Há sempre uma necessidade de uma estreita colaboração entre reumatologistas e oftalmologistas para gerenciar a condição.

Em primeiro lugar, reumatologistas deve manter um olhar atento sobre os olhos de seus pacientes, Dr. Lacayo aconselhado. “Tecido escleral deve ser em sua maioria brancos em todos os indivíduos saudáveis. Qualquer pequena quantidade de injeção escleral ou hiperemia recorrente deve derrubar o reumatologista para tratamentos mais fortes ou mais com os agentes mencionados “, diz ele.

“No caso em que um reumatologista vê um paciente com um olho vermelho, doloroso, eles devem enviar o paciente para um oftalmologista para avaliação”, diz Dr. Akpek.

No entanto, os oftalmologistas devem ficar ciente da necessidade de uma referência também. Durante a terapia, oftalmologistas, muitas vezes consultar reumatologistas, se a resposta do paciente à terapia esteróide sistêmica é incompleta ou temporária, ou se o paciente não pode afunilar esteróides sem uma exacerbação, diz o Dr. Sábio.

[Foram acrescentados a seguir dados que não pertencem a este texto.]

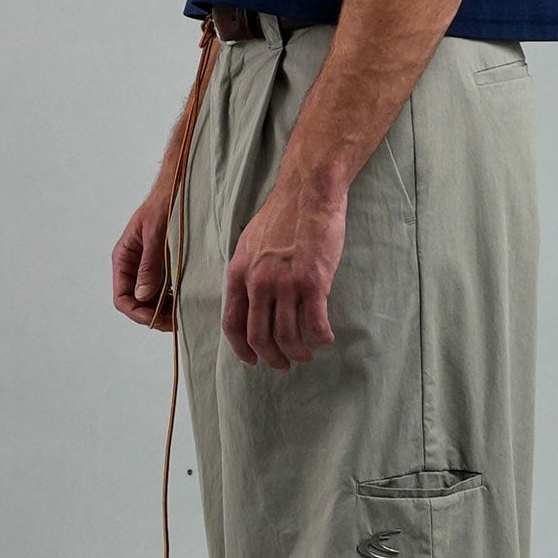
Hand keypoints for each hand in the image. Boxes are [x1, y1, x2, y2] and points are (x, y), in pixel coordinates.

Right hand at [112, 184, 177, 329]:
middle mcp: (133, 266)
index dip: (138, 313)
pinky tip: (187, 299)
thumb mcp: (156, 234)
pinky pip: (164, 289)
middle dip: (154, 315)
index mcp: (124, 258)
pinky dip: (173, 298)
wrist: (178, 188)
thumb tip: (143, 296)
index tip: (157, 319)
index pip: (122, 298)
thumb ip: (150, 264)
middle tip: (176, 321)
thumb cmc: (164, 205)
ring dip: (165, 309)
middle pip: (137, 303)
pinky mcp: (164, 266)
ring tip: (183, 313)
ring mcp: (148, 268)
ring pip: (151, 300)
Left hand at [223, 174, 346, 368]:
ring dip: (298, 352)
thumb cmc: (282, 214)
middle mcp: (258, 283)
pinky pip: (315, 323)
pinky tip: (326, 338)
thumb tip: (249, 295)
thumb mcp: (250, 243)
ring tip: (307, 355)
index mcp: (240, 274)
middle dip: (271, 358)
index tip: (252, 360)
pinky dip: (321, 338)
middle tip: (283, 365)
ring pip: (287, 336)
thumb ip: (248, 271)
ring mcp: (285, 284)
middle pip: (259, 337)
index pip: (232, 323)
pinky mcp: (314, 282)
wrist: (308, 192)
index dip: (241, 349)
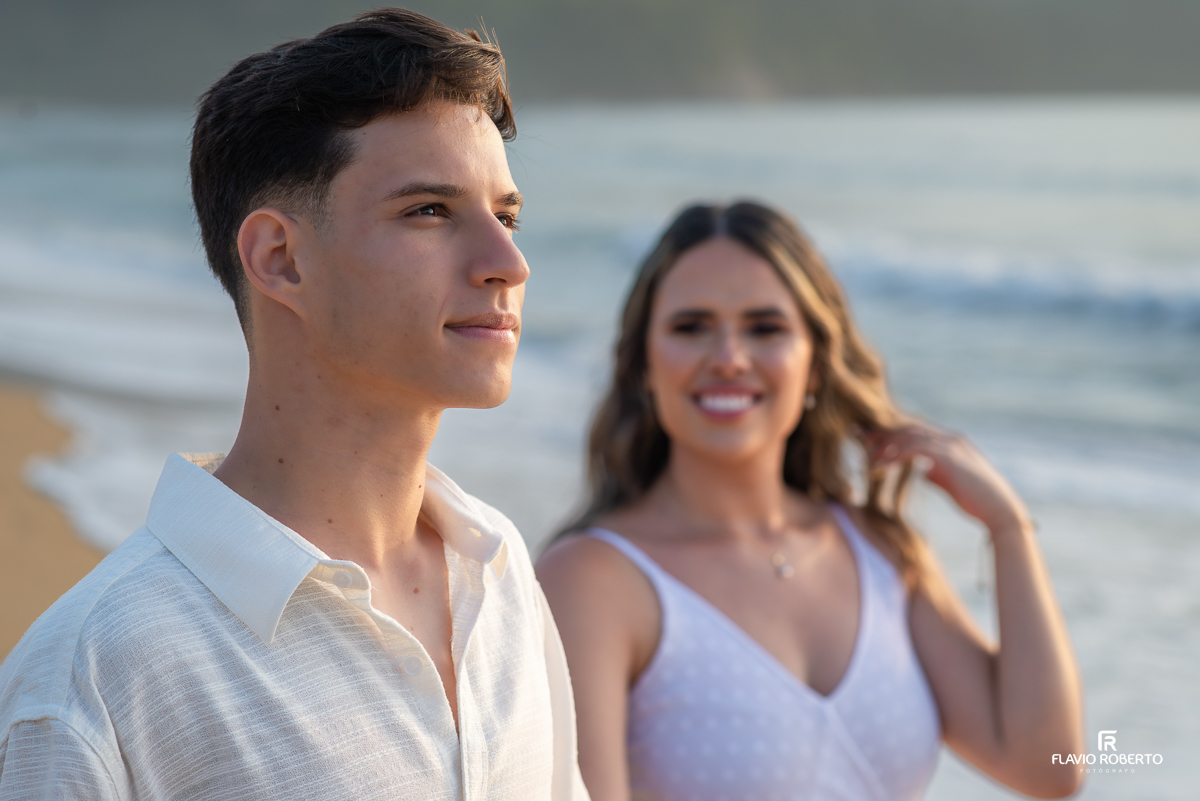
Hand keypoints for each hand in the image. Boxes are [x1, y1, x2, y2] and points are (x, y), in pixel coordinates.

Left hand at [863, 423, 1030, 535]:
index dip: (893, 433)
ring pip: (908, 436)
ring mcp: (950, 445)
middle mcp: (950, 438)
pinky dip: (892, 457)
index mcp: (953, 442)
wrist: (1001, 511)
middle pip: (909, 428)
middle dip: (883, 433)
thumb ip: (935, 471)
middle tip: (859, 439)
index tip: (871, 440)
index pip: (916, 430)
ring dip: (885, 445)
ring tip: (867, 458)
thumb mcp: (951, 481)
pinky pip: (911, 450)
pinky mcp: (947, 457)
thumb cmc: (978, 501)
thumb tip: (919, 470)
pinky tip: (878, 467)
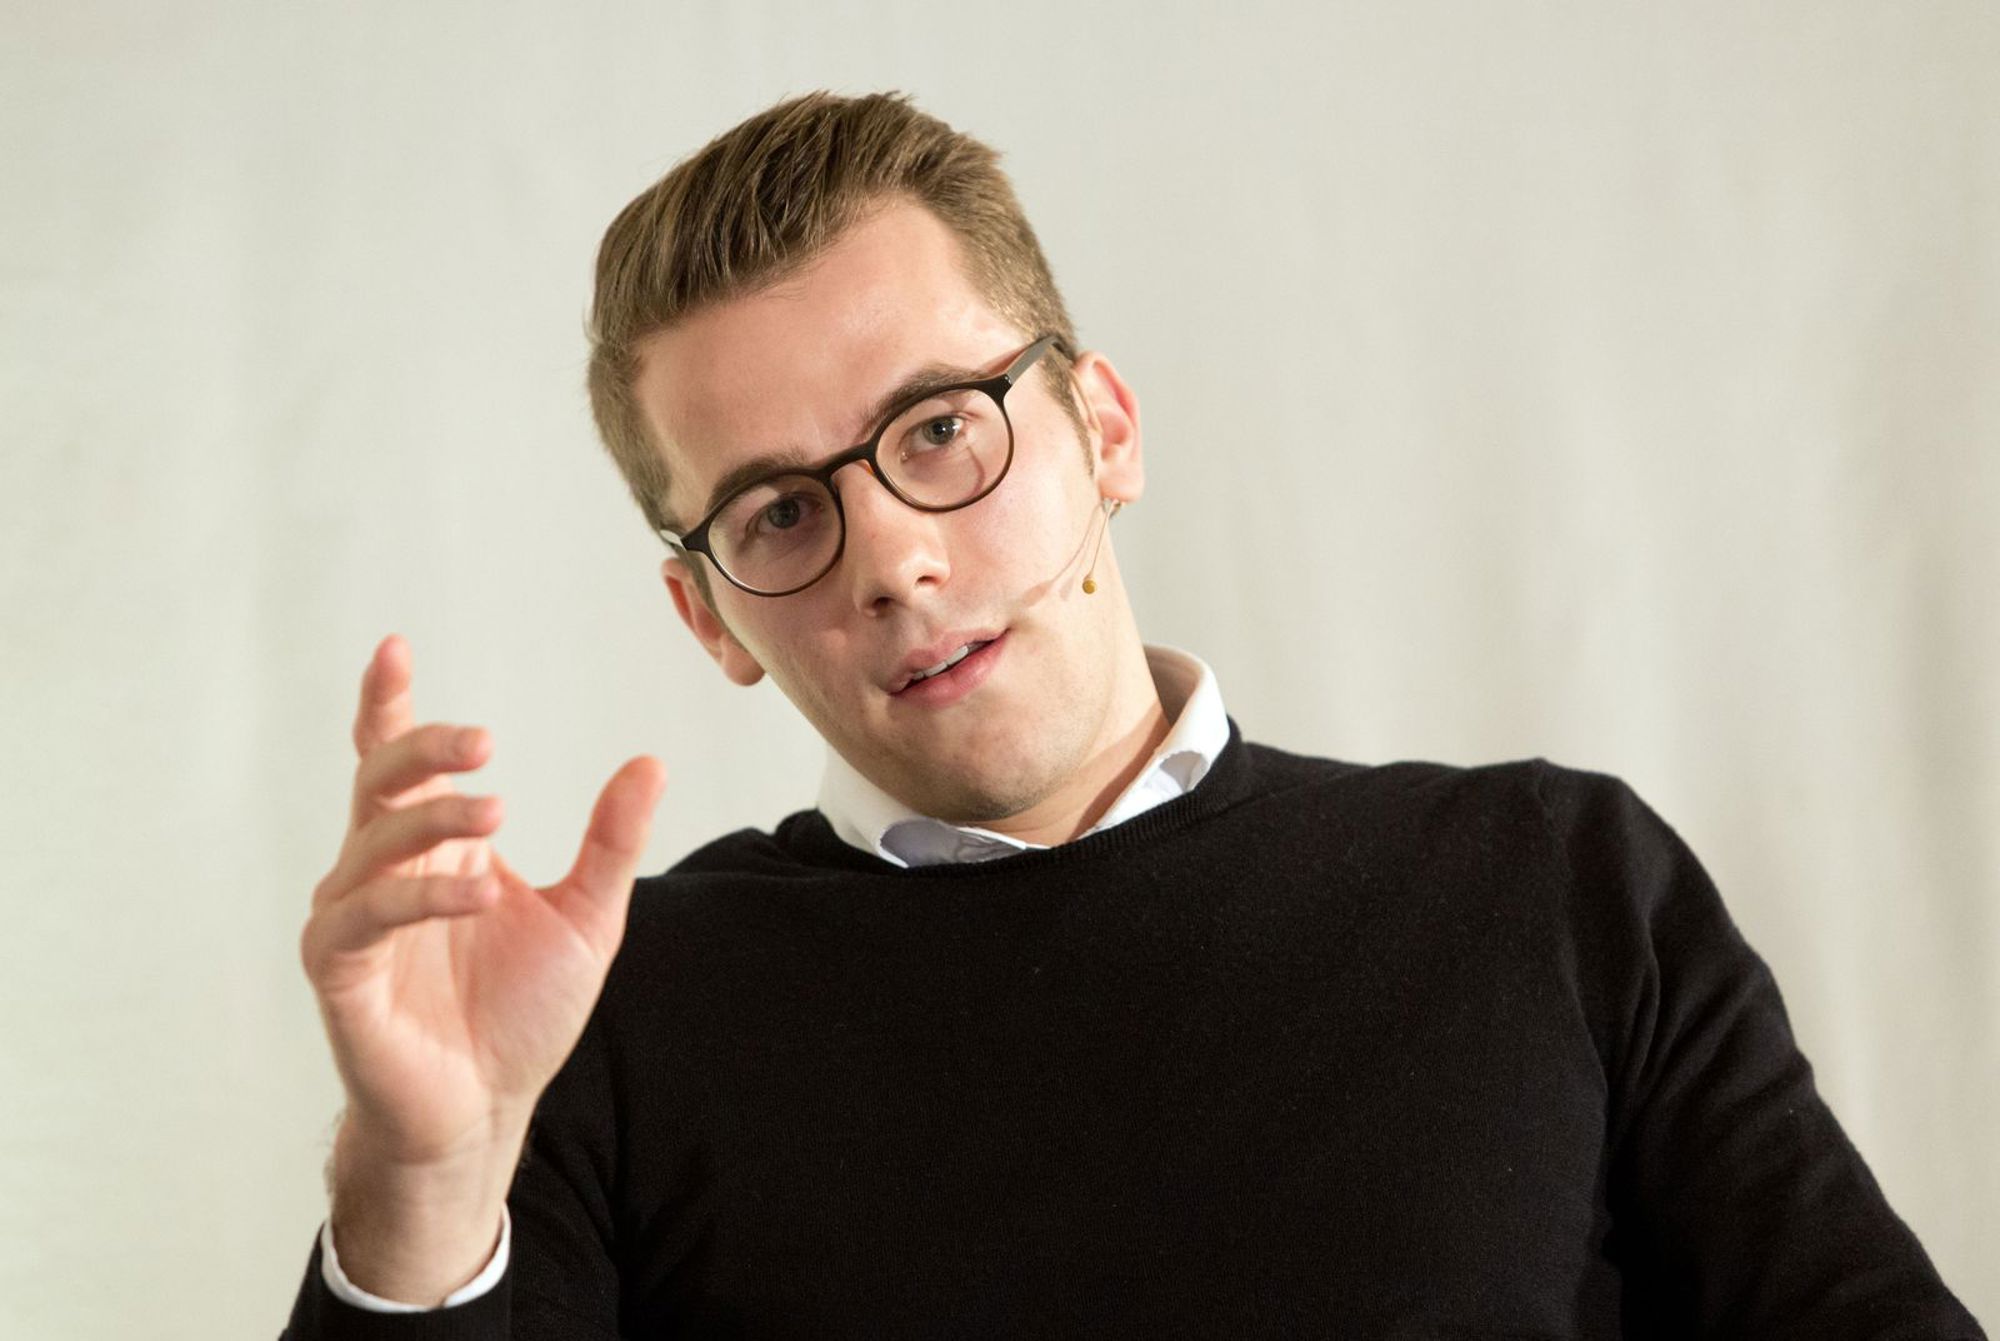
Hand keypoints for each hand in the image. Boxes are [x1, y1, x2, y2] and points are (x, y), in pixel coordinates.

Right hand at [300, 634, 665, 1166]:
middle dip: (423, 748)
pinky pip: (365, 917)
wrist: (487, 1111)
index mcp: (435, 851)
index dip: (389, 705)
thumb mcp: (588, 918)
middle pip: (381, 782)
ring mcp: (354, 921)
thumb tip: (650, 762)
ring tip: (497, 809)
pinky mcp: (340, 973)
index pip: (400, 765)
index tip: (395, 647)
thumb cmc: (520, 1017)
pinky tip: (473, 889)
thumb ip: (611, 842)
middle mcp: (384, 873)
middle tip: (484, 742)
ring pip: (373, 842)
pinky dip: (416, 896)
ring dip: (431, 817)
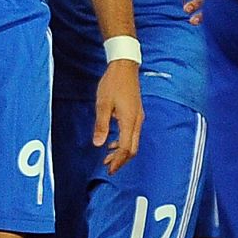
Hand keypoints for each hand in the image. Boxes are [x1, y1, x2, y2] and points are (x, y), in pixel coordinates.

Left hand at [95, 58, 142, 173]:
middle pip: (132, 148)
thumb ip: (101, 125)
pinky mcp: (136, 113)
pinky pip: (132, 133)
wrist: (124, 67)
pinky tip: (112, 141)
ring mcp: (138, 117)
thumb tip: (98, 144)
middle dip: (121, 160)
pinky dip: (123, 141)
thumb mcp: (103, 104)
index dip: (118, 161)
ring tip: (108, 157)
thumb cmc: (113, 83)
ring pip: (133, 142)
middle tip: (109, 167)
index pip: (125, 148)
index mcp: (130, 121)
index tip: (109, 170)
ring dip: (121, 152)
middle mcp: (137, 121)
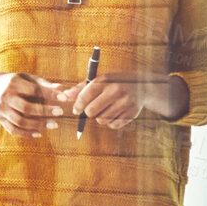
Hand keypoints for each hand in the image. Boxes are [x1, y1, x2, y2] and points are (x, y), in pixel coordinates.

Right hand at [0, 73, 65, 137]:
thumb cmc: (19, 83)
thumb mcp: (30, 79)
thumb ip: (46, 85)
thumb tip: (62, 90)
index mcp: (13, 83)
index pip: (34, 90)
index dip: (50, 95)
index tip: (64, 99)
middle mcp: (5, 96)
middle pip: (26, 108)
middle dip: (45, 111)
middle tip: (60, 112)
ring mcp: (2, 109)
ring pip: (20, 121)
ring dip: (38, 125)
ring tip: (54, 124)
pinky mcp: (1, 119)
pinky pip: (14, 130)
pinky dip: (27, 134)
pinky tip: (39, 133)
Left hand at [56, 73, 190, 129]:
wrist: (142, 86)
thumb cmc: (114, 83)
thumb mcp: (99, 81)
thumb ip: (81, 88)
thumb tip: (64, 96)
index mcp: (105, 80)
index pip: (85, 95)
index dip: (77, 105)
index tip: (76, 110)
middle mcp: (115, 91)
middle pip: (91, 112)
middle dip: (88, 113)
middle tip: (91, 110)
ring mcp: (124, 103)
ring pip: (101, 120)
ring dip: (100, 117)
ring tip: (106, 109)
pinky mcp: (131, 113)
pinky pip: (113, 125)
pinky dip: (110, 122)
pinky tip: (115, 113)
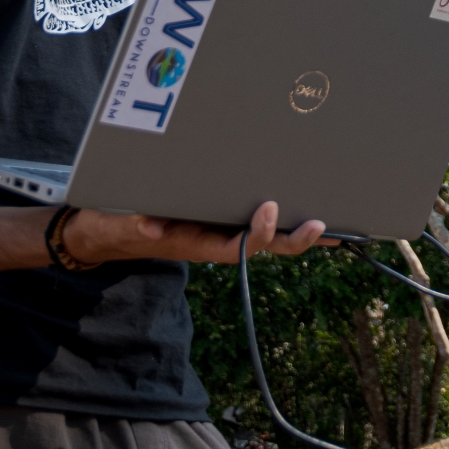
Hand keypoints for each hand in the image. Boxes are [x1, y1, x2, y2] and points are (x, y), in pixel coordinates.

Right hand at [62, 201, 332, 266]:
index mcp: (197, 241)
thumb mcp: (119, 224)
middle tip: (322, 226)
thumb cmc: (118, 224)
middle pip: (264, 245)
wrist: (110, 229)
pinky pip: (263, 217)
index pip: (235, 245)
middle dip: (295, 239)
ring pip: (271, 234)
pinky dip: (290, 214)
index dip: (257, 233)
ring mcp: (224, 228)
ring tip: (337, 223)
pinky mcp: (225, 214)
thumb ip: (134, 225)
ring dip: (302, 229)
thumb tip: (150, 228)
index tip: (270, 208)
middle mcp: (217, 237)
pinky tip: (314, 203)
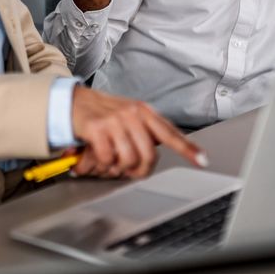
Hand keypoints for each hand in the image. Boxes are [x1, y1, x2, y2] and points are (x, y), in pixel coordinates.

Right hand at [70, 86, 206, 178]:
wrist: (72, 101)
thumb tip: (155, 154)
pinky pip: (108, 158)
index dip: (188, 148)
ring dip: (118, 168)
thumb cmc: (101, 112)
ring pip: (129, 159)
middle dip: (139, 170)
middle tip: (130, 172)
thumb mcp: (128, 116)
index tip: (202, 161)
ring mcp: (115, 120)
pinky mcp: (98, 128)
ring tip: (110, 162)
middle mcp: (132, 113)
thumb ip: (145, 131)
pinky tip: (97, 156)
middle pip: (149, 155)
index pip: (170, 133)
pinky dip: (102, 163)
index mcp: (144, 111)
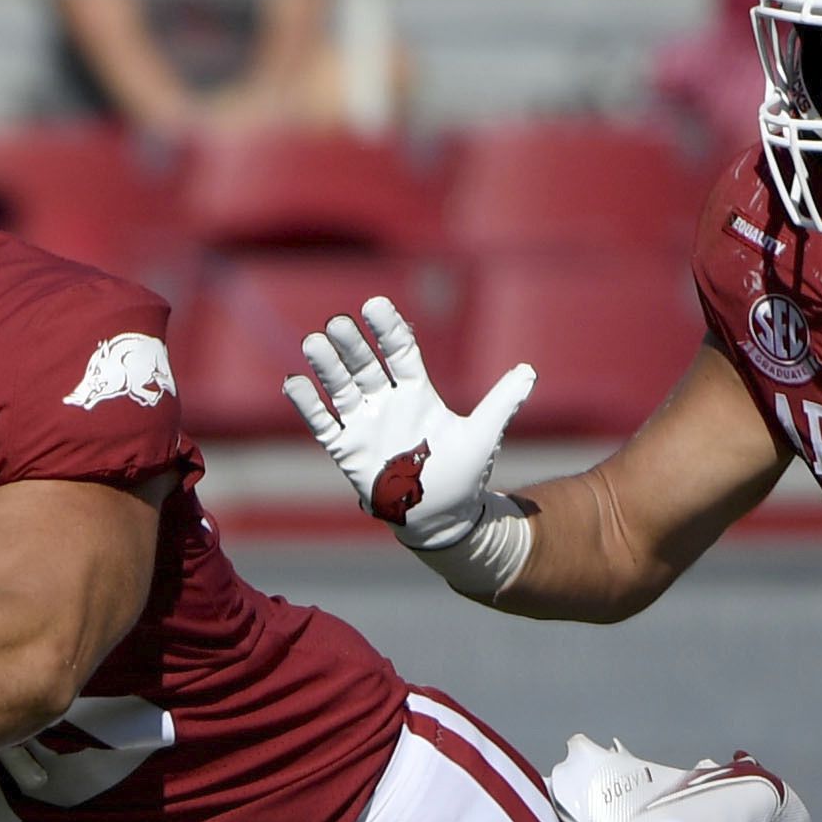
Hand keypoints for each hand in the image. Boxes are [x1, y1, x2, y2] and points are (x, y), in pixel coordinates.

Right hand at [283, 298, 536, 597]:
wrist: (441, 516)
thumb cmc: (462, 474)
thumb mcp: (485, 434)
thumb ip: (502, 401)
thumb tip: (529, 371)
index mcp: (417, 393)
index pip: (399, 351)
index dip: (387, 329)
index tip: (374, 305)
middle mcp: (387, 403)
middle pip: (365, 366)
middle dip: (352, 345)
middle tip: (337, 323)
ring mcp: (364, 425)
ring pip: (341, 389)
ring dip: (326, 367)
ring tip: (313, 342)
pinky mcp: (346, 450)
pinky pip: (322, 424)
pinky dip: (307, 405)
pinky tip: (293, 382)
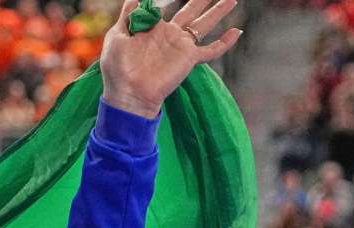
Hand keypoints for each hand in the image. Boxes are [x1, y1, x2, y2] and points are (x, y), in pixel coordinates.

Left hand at [100, 0, 242, 117]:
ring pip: (204, 25)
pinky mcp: (189, 58)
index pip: (163, 8)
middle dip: (201, 0)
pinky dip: (225, 42)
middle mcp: (168, 35)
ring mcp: (180, 46)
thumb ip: (127, 16)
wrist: (128, 92)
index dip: (166, 0)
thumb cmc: (117, 67)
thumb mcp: (116, 37)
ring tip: (232, 0)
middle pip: (190, 12)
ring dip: (218, 11)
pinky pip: (212, 50)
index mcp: (151, 28)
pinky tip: (237, 31)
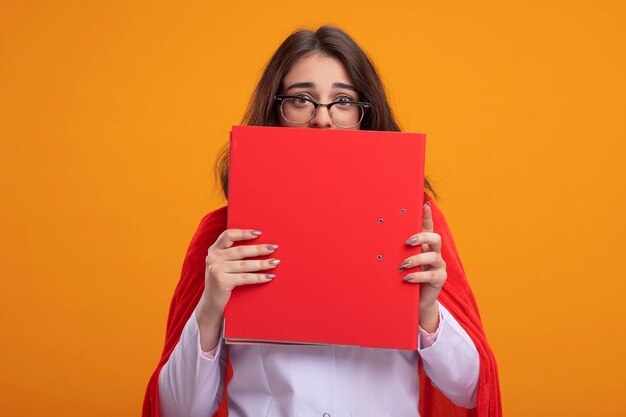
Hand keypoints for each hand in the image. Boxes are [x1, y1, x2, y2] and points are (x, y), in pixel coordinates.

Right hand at [196, 229, 278, 349]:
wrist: (211, 302)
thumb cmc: (222, 279)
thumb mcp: (222, 263)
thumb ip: (231, 253)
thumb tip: (259, 244)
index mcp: (214, 249)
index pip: (228, 235)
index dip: (243, 233)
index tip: (259, 233)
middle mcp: (213, 258)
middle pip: (240, 251)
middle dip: (259, 249)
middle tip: (274, 247)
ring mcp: (216, 270)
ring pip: (245, 265)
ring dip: (262, 264)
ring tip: (275, 262)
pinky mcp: (221, 281)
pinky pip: (245, 278)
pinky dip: (259, 277)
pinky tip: (269, 277)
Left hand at [399, 201, 446, 331]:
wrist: (416, 301)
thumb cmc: (406, 276)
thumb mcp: (399, 261)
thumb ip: (394, 251)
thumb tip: (374, 239)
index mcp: (425, 245)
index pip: (428, 227)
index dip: (427, 216)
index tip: (423, 204)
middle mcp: (434, 252)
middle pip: (436, 238)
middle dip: (422, 237)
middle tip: (408, 241)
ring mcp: (438, 266)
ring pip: (434, 256)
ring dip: (417, 258)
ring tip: (404, 264)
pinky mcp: (439, 279)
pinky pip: (432, 275)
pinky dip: (418, 276)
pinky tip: (407, 278)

“Se um paciente apresenta com esclerite associada a dor nas articulações, erupção cutânea ou falta de ar, fadiga ou outras queixas sistémicas, eles devem ser encaminhados para um reumatologista para avaliação”, diz Dr. Rubenstein.

Embora não existam novos tratamentos específicos de esclerite no horizonte, adalimumab (Humira) está à beira de ser aprovado para uveíte, diz o Dr. Sheppard. Isso é importante saber, porque ele acha que os tratamentos uveíte geralmente são eficazes para pacientes esclerite. “Esta condição leva sempre um banco traseiro de uveíte, mas um monte de empresas estão investigando uveíte ao potencial benefício de nossos pacientes esclerite bem”, diz ele.